GOAL OF THE EXERCISE: In the entries below, how many lines contain the string "leader"? State the number and nothing else.

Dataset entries
☆ ☆ ☆ ☆ ☆

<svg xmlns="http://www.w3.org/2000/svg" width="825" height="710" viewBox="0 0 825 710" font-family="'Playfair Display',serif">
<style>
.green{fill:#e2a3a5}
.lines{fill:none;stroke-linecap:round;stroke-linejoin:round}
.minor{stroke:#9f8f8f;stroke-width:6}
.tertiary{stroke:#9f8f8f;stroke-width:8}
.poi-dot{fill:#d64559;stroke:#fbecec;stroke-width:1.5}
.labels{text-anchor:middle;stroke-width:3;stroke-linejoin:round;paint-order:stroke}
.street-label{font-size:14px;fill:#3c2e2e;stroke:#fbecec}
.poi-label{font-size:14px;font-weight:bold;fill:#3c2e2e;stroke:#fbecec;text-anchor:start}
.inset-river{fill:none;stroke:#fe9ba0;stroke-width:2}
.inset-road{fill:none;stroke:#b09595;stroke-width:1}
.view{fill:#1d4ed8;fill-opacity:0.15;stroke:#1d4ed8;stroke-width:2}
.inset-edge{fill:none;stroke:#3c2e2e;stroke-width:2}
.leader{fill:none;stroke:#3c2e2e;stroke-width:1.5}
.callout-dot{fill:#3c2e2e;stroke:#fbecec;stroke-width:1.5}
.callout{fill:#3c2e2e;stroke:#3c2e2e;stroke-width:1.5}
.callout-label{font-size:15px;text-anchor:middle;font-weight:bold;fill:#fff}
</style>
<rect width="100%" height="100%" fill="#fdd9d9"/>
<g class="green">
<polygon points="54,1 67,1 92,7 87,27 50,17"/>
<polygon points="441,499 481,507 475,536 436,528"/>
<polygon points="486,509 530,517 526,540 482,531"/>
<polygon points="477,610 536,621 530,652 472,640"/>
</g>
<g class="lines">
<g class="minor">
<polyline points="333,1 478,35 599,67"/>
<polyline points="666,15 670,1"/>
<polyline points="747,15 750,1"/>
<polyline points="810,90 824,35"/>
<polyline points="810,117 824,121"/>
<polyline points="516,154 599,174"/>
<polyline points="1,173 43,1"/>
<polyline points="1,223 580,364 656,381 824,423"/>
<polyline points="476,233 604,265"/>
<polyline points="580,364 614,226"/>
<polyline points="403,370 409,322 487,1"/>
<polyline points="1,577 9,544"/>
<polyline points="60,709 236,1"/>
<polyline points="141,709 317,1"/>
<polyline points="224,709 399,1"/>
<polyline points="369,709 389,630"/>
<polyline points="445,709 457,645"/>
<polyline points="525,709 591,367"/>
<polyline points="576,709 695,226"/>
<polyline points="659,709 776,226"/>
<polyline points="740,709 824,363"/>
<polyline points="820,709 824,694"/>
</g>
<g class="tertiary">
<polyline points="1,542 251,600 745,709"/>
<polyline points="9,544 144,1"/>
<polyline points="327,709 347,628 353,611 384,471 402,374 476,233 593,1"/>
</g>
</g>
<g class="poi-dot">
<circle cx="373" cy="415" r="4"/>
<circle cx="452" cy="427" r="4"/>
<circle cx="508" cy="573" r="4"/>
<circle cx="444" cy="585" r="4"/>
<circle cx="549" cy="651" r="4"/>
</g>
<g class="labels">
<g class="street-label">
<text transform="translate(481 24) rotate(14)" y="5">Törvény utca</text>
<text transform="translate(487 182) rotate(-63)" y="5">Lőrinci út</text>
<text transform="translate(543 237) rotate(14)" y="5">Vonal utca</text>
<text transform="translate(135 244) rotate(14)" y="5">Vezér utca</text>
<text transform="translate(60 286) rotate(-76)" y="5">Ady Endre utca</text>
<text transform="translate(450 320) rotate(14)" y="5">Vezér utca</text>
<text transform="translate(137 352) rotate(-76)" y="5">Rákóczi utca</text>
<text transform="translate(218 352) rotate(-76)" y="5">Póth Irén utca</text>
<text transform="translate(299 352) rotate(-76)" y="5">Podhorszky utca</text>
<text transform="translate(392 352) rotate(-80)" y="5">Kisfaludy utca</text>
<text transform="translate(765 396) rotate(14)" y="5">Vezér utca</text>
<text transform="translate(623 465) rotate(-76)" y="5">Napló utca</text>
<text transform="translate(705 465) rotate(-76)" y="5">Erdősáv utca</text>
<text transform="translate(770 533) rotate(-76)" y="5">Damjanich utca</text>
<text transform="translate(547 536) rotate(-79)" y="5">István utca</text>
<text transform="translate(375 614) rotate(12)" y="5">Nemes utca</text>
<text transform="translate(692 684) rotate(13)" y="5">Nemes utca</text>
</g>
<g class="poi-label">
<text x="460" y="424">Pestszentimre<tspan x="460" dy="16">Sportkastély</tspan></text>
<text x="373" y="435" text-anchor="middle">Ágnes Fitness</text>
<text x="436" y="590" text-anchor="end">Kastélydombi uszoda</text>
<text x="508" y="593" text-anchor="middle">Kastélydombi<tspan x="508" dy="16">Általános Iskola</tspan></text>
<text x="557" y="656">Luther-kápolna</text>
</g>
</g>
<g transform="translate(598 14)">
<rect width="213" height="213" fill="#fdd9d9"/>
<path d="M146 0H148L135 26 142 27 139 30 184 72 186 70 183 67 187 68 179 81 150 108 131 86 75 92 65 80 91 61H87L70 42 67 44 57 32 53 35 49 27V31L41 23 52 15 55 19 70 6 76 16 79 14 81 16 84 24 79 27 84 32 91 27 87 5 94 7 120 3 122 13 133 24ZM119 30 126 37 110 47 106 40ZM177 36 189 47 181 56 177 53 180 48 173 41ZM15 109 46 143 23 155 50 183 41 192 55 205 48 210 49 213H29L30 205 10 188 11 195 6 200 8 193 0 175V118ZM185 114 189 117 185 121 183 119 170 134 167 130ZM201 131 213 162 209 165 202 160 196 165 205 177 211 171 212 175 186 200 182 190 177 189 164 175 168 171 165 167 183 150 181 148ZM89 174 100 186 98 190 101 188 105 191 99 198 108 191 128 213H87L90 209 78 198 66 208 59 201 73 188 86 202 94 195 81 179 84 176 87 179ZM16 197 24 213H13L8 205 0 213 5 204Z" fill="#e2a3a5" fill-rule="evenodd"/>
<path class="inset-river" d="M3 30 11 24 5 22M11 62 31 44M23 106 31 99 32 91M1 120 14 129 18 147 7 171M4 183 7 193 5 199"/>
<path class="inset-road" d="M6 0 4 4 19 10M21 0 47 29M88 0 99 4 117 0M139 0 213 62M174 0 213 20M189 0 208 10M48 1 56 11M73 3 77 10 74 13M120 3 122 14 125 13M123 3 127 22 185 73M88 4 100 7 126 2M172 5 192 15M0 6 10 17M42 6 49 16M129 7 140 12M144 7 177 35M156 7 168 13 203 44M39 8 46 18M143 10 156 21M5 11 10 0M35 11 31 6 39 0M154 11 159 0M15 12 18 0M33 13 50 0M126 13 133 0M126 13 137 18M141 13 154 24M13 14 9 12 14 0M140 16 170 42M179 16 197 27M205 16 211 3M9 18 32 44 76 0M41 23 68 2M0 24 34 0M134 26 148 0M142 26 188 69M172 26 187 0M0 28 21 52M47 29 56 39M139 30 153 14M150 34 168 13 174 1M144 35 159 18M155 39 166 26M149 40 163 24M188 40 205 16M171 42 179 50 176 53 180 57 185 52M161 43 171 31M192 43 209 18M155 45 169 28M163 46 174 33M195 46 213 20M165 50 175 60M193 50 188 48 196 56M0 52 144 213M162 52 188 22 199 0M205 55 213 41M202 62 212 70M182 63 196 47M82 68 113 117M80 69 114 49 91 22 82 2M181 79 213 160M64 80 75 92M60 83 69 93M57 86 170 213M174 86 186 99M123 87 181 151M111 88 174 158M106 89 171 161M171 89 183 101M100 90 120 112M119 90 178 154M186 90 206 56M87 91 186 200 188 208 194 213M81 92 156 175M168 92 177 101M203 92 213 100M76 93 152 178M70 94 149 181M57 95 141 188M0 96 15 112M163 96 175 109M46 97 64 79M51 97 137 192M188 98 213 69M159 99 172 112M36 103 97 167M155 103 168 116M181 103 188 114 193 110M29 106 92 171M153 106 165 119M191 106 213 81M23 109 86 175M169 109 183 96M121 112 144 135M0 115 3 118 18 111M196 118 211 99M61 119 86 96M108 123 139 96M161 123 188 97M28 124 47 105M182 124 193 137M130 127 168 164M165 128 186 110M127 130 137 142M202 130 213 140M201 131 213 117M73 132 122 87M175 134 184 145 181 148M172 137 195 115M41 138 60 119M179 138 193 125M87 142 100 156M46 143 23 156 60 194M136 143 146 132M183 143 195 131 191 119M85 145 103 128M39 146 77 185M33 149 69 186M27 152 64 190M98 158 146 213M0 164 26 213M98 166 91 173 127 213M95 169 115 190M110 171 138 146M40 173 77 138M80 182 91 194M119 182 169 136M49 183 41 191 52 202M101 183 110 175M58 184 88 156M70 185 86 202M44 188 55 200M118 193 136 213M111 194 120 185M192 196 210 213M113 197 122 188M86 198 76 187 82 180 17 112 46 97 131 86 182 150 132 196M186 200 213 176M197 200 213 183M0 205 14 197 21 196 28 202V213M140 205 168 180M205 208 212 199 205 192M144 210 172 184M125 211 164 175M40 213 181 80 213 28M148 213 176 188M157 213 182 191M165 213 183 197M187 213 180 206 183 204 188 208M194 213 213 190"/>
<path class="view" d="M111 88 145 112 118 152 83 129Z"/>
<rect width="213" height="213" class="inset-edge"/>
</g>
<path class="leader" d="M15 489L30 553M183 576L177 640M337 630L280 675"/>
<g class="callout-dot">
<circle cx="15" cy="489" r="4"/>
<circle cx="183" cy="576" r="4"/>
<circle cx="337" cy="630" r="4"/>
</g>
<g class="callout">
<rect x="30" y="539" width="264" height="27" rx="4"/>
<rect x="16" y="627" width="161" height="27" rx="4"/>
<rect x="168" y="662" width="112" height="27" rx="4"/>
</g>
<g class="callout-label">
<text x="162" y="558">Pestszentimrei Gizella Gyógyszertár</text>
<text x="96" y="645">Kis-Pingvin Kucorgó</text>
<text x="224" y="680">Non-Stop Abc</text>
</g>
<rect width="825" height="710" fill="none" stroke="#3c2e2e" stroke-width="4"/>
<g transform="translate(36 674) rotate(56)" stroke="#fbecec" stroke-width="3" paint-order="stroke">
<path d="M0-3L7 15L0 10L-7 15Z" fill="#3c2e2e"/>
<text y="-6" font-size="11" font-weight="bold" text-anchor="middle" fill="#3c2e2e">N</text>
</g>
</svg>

☆ ☆ ☆ ☆ ☆

EXERCISE ANSWER: 2